When reviewing your balance sheet you can and should compare it the same way as your income statement. The balance sheet comparison will show you the changes in assets, liabilities and net worth on month-to-month and year-to-year bases. Your change in accounts will indicate where your cash flow is going. If your assets, other than cash, are increasing without a corresponding offset in a liability account, then your cash flow is going out. If your liabilities are increasing, it can be a sign of cash flow going in, as you are not spending it to pay your liabilities. This is a very simple way to look at cash flow. There are many other indicators of cash flow activity, but that is for another article.
On your RFC, we look for certain relationships of your notes receivable principal balance to unearned discount income and the allowance for doubtful account adjustments for GAAP financial statement presentations. Your unearned discount income on the balance sheet should be a percentage of your notes receivable. This percentage should be equal to the percentage of discount loss you have taken on the various pools of notes purchased from your dealership which are still in your current portfolio. The percentage may not and probably will not be exactly equal to the percentage you used when selling the notes.
There are various reasons for this odd unearned discount percentage and resulting account balance. One is you have used multiple discount percentages over the life of your current portfolio. Another can be some of the notes you purchased had to use a reduced discount percentage because the dealership is limited to a discount loss which can’t exceed the gross profit realized at time of sale. Normally one of your BHPH software reports should disclose the percentage for each note along with the outstanding principal balance. You can then find your different discount percentages.
You should review the accounts and activity which makes up your cost-of-goods-sold section on your dealership income statement. Separate selling-type expenses from your cost of goods sold so you can arrive at a correct gross profit percentage. We normally want to see a 45-percent to 50-percent average gross profit.
You should be checking your discount loss when selling the notes to the RFC to insure the loss doesn’t exceed the gross profit from the car deal. You can set up custom reports on your software to compare the discount loss to the gross profit at year end for year-to-date sales and make the necessary changes to the unearned discount income balance if needed.
One of the other items we look at is the gross leverage ratio of your outside third-party vendor debt used to finance your notes as compared to your current notes receivable principal balance. We would prefer to see your leverage ratio at 50 percent or less. This normally indicates a stronger and healthier balance sheet. In talking with many bankers, they prefer the 50-percent-or-lower percentage also. Their risk is much lower and they can normally offer a lower interest rate based upon their lending criteria.

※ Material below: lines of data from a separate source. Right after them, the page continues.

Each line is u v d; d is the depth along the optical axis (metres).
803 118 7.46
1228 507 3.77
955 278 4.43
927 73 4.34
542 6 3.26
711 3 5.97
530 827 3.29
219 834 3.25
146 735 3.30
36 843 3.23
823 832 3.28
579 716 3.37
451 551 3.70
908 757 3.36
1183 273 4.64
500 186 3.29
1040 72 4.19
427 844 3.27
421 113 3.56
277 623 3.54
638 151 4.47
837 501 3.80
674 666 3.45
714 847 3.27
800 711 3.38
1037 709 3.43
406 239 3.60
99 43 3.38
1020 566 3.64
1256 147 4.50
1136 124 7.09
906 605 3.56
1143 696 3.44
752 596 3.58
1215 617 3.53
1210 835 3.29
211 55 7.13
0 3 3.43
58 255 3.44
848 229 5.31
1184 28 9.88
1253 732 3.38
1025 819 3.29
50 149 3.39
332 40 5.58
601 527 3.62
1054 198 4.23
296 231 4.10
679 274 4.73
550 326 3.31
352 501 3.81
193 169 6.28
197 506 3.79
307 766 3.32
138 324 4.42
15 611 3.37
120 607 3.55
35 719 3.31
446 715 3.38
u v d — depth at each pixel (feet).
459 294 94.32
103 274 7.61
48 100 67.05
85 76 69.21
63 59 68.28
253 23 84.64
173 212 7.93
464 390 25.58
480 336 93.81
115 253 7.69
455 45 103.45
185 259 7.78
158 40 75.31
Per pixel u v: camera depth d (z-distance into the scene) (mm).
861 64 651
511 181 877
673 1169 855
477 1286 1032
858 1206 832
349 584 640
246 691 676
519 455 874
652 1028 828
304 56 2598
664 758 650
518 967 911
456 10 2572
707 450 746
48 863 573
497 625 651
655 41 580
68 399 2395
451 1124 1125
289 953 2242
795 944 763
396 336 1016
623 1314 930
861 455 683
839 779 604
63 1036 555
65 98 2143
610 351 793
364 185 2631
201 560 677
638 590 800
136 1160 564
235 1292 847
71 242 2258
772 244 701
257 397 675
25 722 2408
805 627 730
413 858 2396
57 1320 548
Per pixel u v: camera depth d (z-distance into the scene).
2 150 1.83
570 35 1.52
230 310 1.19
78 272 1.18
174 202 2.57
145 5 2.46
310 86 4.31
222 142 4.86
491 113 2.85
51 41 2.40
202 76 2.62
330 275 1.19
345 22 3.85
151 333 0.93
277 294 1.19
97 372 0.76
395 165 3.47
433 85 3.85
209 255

We will next look at the amount of interest and discount income earned and the amount of repossession loss incurred. Normally your interest income should exceed your repossession losses. This will enable you to use your earned discount income (deferred gross profit from your dealership) to “pay” for your expenses and will still leave you with a substantial profit on the RFC. If your repossession losses exceed your interest income, you will normally be outside of the expected net income level you should be achieving for the RFC.
We normally prefer to see your gross repossession loss, ACV recoveries, recovery income after write-off and unearned discount income in separate general ledger accounts. This will enable you to see your true principal write-offs less any ACV recoveries and use this for your static pool calculations and comparisons. When the unearned discount income “not earned” on the write-off principal is recorded in the same account as the repossession loss, the true repossession loss is hidden.
Another thing we review is whether each company is paying its fair share of expenses to truly operate the business as if it were a “standalone” business and unrelated third-party company. There are many shared common expenses which should be constantly evaluated for correct allocation between the companies. Each company has certain expenses which are specific to its operations of either sales or collections.
A review of your monthly cash receipts for the amount of cash collected should be compared to your monthly cash outlays. Most of the time our dealers tell us they have no cash. They normally don’t, but only because they have outgrown their line of credit, have spent too much on inventory and maybe expanded to additional locations when they should have just maximized what they already had.
Some dealers sell off some of their notes to rectify this situation. When they do so, they are normally selling their most mature and best performing notes rather than the most current and risky ones. If you are selling notes to stay alive, you should really analyze whether you are better off to slow your sales and stay within your financial boundaries. You will be amazed if you slow up the purchasing of vehicles just a little, how much better your cash flow may be and how you can reduce your debt leverage ratio.